JOB
Go through the records, and copy each line in which the string "Diabetes" is present.

SUPPLIED DATA
↓↓↓
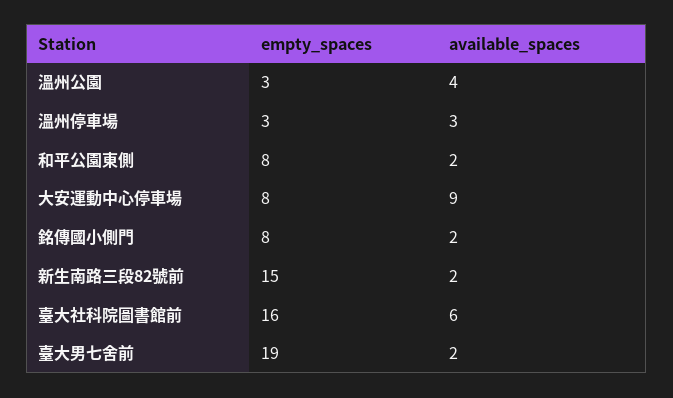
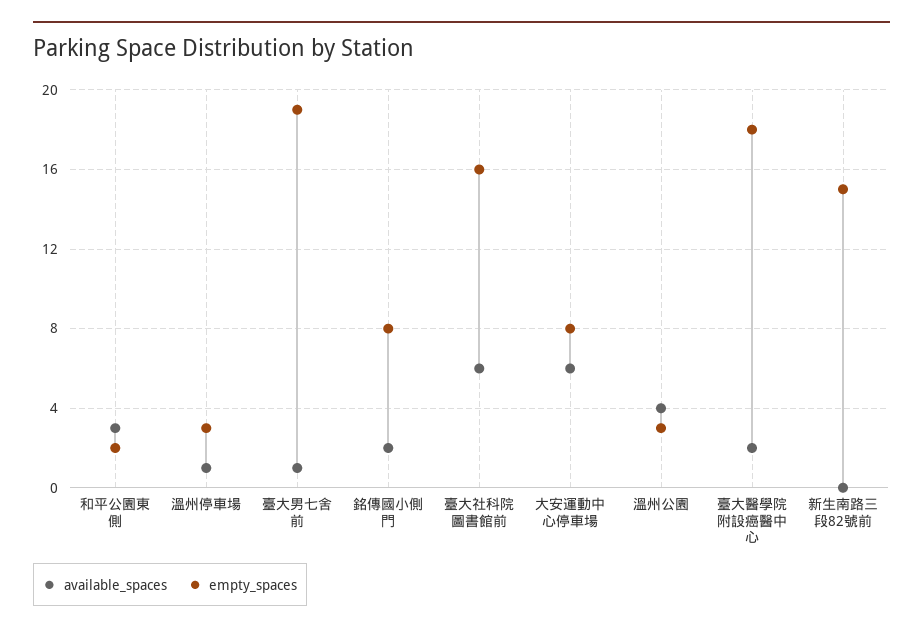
  {
    "empty_spaces": {
      "溫州公園": 3,
      "溫州停車場": 3,
-     "和平公園東側": 8,
+     "和平公園東側": 2,
      "大安運動中心停車場": 8,
      "銘傳國小側門": 8,
      "新生南路三段82號前": 15,
      "臺大社科院圖書館前": 16,
-     "臺大男七舍前": 19
+     "臺大男七舍前": 19,
+     "臺大醫學院附設癌醫中心": 18
    },
    "available_spaces": {
      "溫州公園": 4,
-     "溫州停車場": 3,
+     "溫州停車場": 1,
-     "和平公園東側": 2,
+     "和平公園東側": 3,
-     "大安運動中心停車場": 9,
+     "大安運動中心停車場": 6,
      "銘傳國小側門": 2,
-     "新生南路三段82號前": 2,
+     "新生南路三段82號前": 0,
      "臺大社科院圖書館前": 6,
-     "臺大男七舍前": 2
+     "臺大男七舍前": 1,
+     "臺大醫學院附設癌醫中心": 2
    }
  }

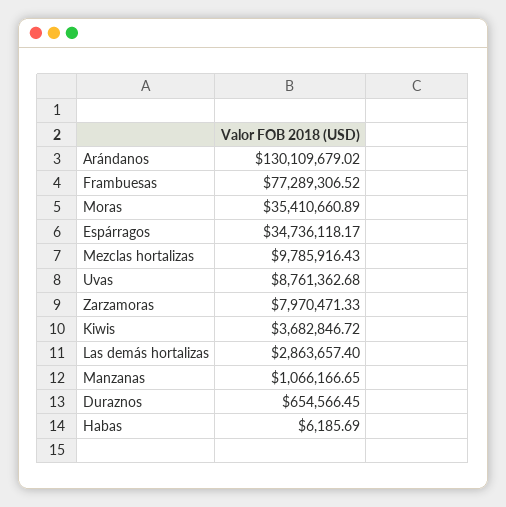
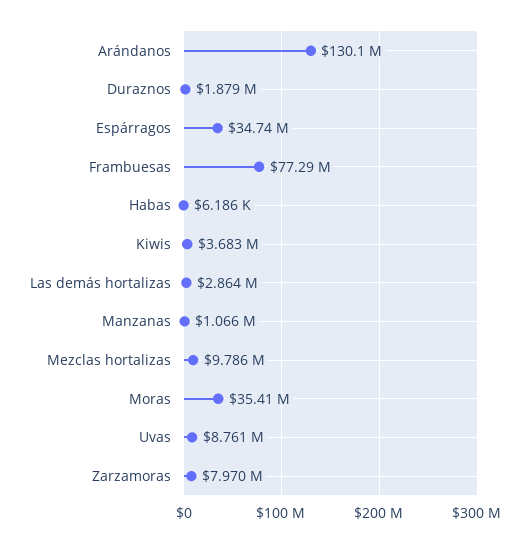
  {
    "Arándanos": 130109679.02,
    "Frambuesas": 77289306.52,
    "Moras": 35410660.89,
    "Espárragos": 34736118.17,
    "Mezclas hortalizas": 9785916.43,
    "Uvas": 8761362.68,
    "Zarzamoras": 7970471.33,
    "Kiwis": 3682846.72,
    "Las demás hortalizas": 2863657.4,
    "Manzanas": 1066166.65,
-   "Duraznos": 654566.45,
+   "Duraznos": 1879000,
    "Habas": 6185.69
  }

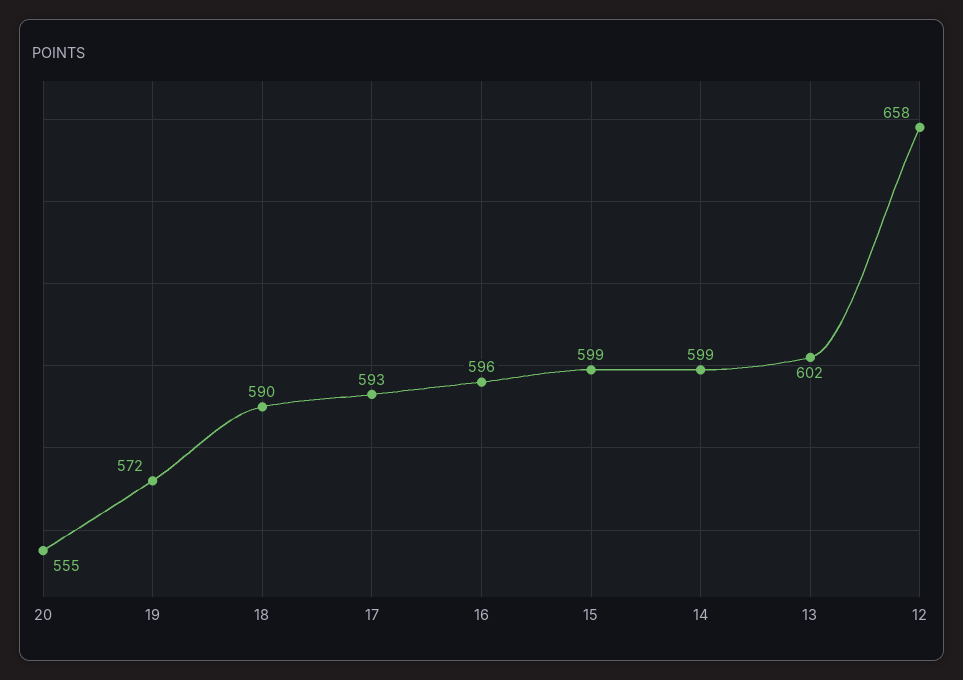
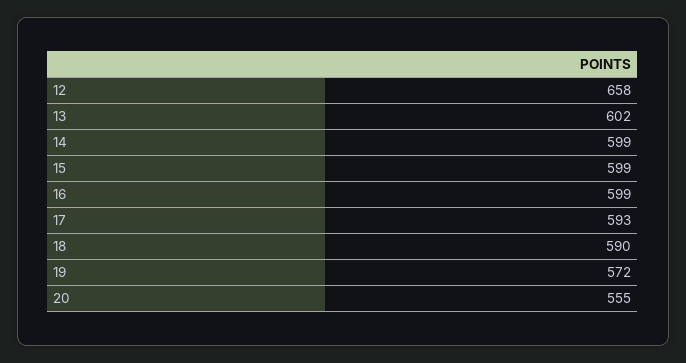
  {
    "20": 555,
    "19": 572,
    "18": 590,
    "17": 593,
-   "16": 596,
+   "16": 599,
    "15": 599,
    "14": 599,
    "13": 602,
    "12": 658
  }

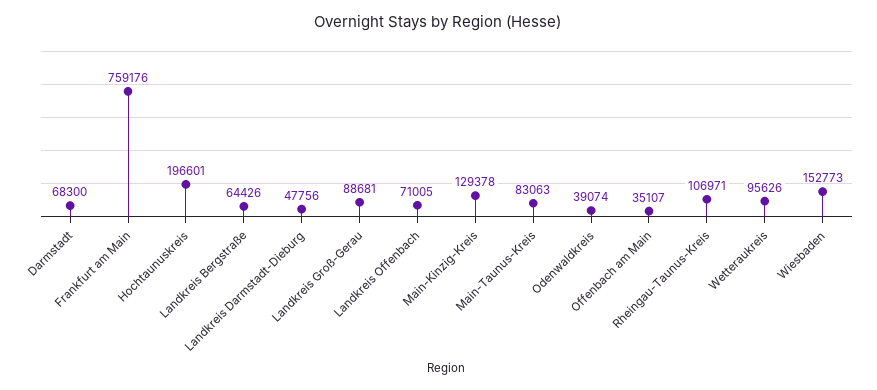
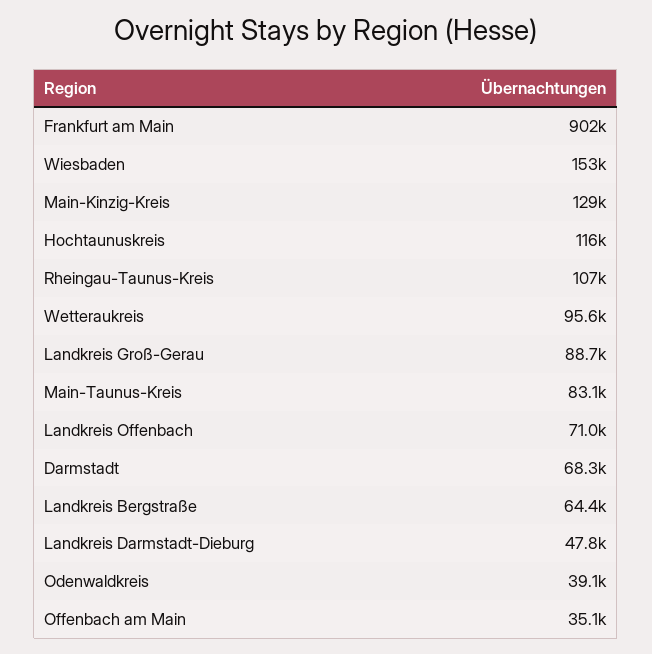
  {
    "Darmstadt": 68300,
-   "Frankfurt am Main": 759176,
+   "Frankfurt am Main": 902000,
-   "Hochtaunuskreis": 196601,
+   "Hochtaunuskreis": 116000,
    "Landkreis Bergstraße": 64426,
    "Landkreis Darmstadt-Dieburg": 47756,
    "Landkreis Groß-Gerau": 88681,
    "Landkreis Offenbach": 71005,
    "Main-Kinzig-Kreis": 129378,
    "Main-Taunus-Kreis": 83063,
    "Odenwaldkreis": 39074,
    "Offenbach am Main": 35107,
    "Rheingau-Taunus-Kreis": 106971,
    "Wetteraukreis": 95626,
    "Wiesbaden": 152773
  }

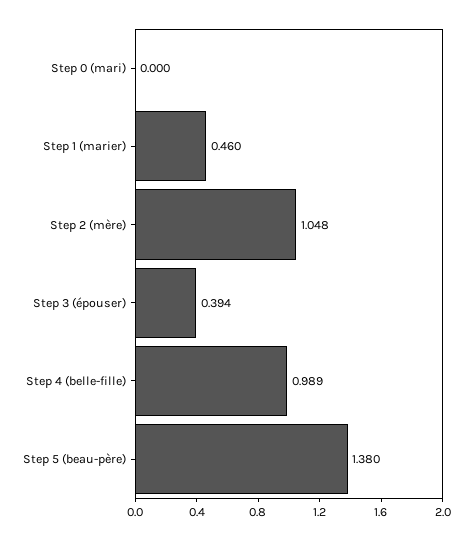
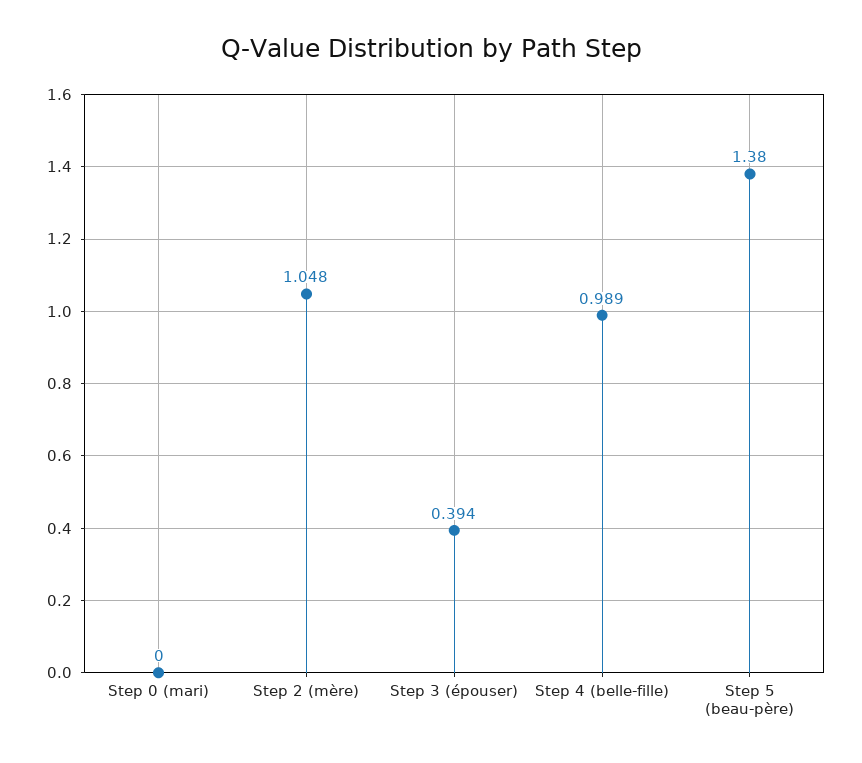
  {
    "Step 0 (mari)": 0,
-   "Step 1 (marier)": 0.46,
    "Step 2 (mère)": 1.048,
    "Step 3 (épouser)": 0.394,
    "Step 4 (belle-fille)": 0.989,
    "Step 5 (beau-père)": 1.38
  }

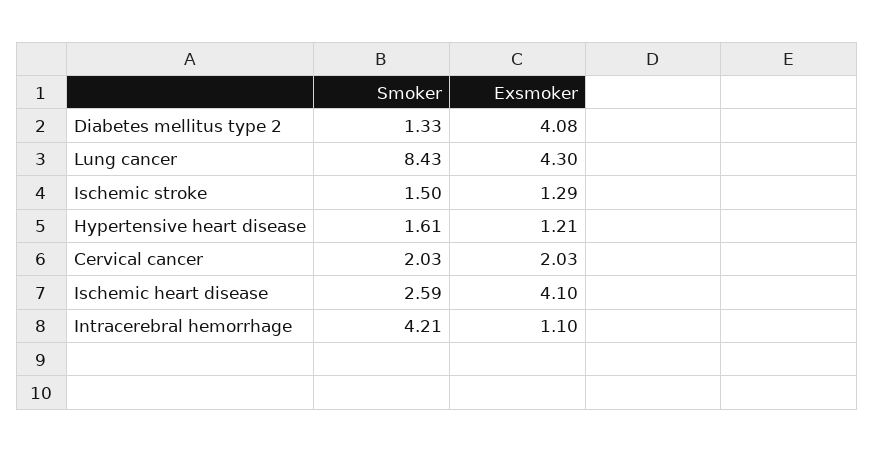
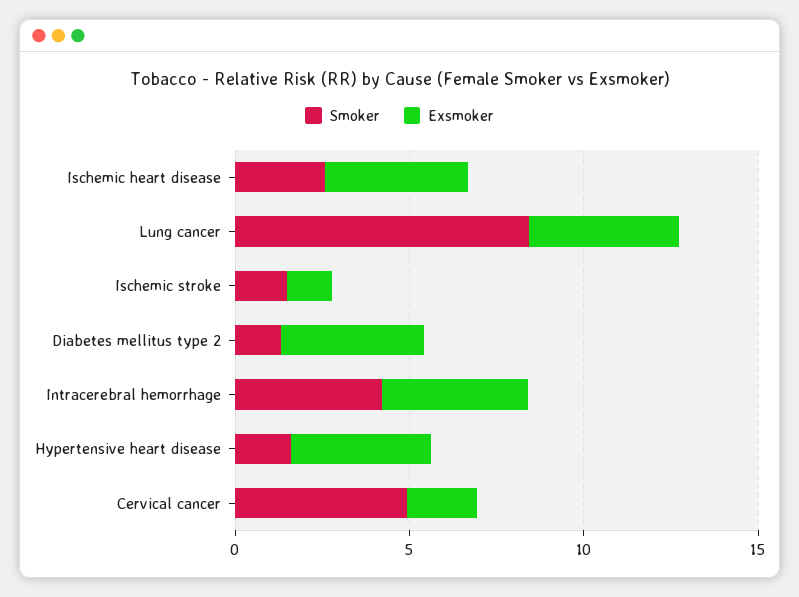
  {
    "Smoker": {
      "Diabetes mellitus type 2": 1.33,
      "Lung cancer": 8.43,
      "Ischemic stroke": 1.5,
      "Hypertensive heart disease": 1.61,
-     "Cervical cancer": 2.03,
+     "Cervical cancer": 5,
      "Ischemic heart disease": 2.59,
      "Intracerebral hemorrhage": 4.21
    },
    "Exsmoker": {
      "Diabetes mellitus type 2": 4.08,
      "Lung cancer": 4.3,
      "Ischemic stroke": 1.29,
-     "Hypertensive heart disease": 1.21,
+     "Hypertensive heart disease": 4,
      "Cervical cancer": 2.03,
      "Ischemic heart disease": 4.1,
-     "Intracerebral hemorrhage": 1.1
+     "Intracerebral hemorrhage": 4
    }
  }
↑↑↑
ANSWER TO THIS PROBLEM
      "Diabetes mellitus type 2": 1.33,
      "Diabetes mellitus type 2": 4.08,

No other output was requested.